Patrick Loiseau has a Cifre contract with Naver labs (2020-2023) on "Fairness in multi-stakeholder recommendation platforms”, which supports the PhD student Till Kletti.
Nicolas Gast obtained a grant from Enedis to evaluate the performance of the PLC-G3 protocol. This grant supported the post-doc of Henry-Joseph Audeoud.
Projects indicated with a
Adaptive Learning for Interactive Agents and Systems[284K€]
Partners: Singapore University of Technology and Design (SUTD).
ALIAS is a bilateral PRCI (collaboration internationale) project joint with Singapore University of Technology and Design (SUTD), coordinated by Bary Pradelski (PI) and involving P. Mertikopoulos and P. Loiseau. The Singapore team consists of G. Piliouras and G. Panageas. The goal of the project is to provide a unified answer to the question of stability in multi-agent systems: for systems that can be controlled (such as programmable machine learning models), prescriptive learning algorithms can steer the system towards an optimum configuration; for systems that cannot (e.g., online assignment markets), a predictive learning analysis can determine whether stability can arise in the long run. We aim at identifying the fundamental limits of learning in multi-agent systems and design novel, robust algorithms that achieve convergence in cases where conventional online learning methods fail.

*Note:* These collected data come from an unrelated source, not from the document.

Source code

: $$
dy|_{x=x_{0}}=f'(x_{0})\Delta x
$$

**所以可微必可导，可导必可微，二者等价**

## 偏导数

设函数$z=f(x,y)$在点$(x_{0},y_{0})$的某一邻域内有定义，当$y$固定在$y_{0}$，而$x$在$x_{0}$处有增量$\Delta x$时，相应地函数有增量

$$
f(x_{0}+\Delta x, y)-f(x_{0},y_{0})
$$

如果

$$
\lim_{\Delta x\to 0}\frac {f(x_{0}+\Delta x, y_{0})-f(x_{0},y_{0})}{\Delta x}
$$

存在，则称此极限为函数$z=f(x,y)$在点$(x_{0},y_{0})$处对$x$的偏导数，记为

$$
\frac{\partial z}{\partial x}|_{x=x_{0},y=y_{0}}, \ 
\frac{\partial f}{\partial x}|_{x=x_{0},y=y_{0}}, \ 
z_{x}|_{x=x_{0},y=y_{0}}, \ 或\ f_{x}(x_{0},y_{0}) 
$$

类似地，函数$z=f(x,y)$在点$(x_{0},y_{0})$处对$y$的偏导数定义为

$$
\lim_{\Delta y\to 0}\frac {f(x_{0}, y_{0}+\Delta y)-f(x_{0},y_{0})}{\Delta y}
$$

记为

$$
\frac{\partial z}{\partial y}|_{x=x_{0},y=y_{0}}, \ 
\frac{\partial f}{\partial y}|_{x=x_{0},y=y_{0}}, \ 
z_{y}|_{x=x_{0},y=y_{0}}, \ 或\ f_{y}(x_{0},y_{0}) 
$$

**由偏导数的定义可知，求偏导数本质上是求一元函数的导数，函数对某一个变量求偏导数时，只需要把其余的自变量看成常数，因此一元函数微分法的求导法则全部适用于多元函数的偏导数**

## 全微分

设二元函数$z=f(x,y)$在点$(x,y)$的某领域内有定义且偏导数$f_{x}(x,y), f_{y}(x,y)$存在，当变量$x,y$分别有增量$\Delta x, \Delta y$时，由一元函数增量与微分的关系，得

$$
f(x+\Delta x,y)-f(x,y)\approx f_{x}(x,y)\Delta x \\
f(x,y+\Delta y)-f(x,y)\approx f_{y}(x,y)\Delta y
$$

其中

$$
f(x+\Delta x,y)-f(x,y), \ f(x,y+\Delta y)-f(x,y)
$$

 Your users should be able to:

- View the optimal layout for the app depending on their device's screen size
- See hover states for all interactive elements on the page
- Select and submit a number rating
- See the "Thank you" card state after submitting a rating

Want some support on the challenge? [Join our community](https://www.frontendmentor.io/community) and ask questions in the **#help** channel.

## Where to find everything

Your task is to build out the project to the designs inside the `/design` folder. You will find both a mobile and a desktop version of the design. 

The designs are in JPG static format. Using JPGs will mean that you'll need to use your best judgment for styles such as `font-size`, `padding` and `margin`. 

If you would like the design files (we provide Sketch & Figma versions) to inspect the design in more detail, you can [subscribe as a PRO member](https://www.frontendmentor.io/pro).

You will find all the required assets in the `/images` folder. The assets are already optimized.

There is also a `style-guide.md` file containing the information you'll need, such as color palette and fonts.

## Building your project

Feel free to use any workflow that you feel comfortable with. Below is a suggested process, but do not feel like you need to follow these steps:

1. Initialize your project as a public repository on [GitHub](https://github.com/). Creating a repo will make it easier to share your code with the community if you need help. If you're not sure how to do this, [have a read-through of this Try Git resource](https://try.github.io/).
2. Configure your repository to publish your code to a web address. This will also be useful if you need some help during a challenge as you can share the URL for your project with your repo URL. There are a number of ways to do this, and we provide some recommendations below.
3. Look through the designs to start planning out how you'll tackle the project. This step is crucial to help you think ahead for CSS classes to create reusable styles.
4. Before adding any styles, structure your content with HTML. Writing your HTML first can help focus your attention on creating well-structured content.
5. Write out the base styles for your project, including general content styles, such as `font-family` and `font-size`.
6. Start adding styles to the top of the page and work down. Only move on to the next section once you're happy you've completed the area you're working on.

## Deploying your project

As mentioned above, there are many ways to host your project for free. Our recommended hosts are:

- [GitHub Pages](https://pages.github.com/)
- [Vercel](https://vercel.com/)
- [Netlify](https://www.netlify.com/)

Refined Mean Field Optimization[250K€]
REFINO is an ANR starting grant (JCJC) coordinated by Nicolas Gast. The main objective on this project is to provide an innovative framework for optimal control of stochastic distributed agents. Restless bandit allocation is one particular example where the control that can be sent to each arm is restricted to an on/off signal. The originality of this framework is the use of refined mean field approximation to develop control heuristics that are asymptotically optimal as the number of arms goes to infinity and that also have a better performance than existing heuristics for a moderate number of arms. As an example, we will use this framework in the context of smart grids, to develop control policies for distributed electric appliances.
Fair algorithms via game theory and sequential learning[245K€]
FAIRPLAY is an ANR starting grant (JCJC) coordinated by Patrick Loiseau. Machine learning algorithms are increasingly used to optimize decision making in various areas, but this can result in unacceptable discrimination. The main objective of this project is to propose an innovative framework for the development of learning algorithms that respect fairness constraints. While the literature mostly focuses on idealized settings, the originality of this framework and central focus of this project is the use of game theory and sequential learning methods to account for constraints that appear in practical applications: strategic and decentralized aspects of the decisions and the data provided and absence of knowledge of certain parameters key to the fairness definition.
We have contributed to a French-speaking teacher training center dedicated to computer science education in high school.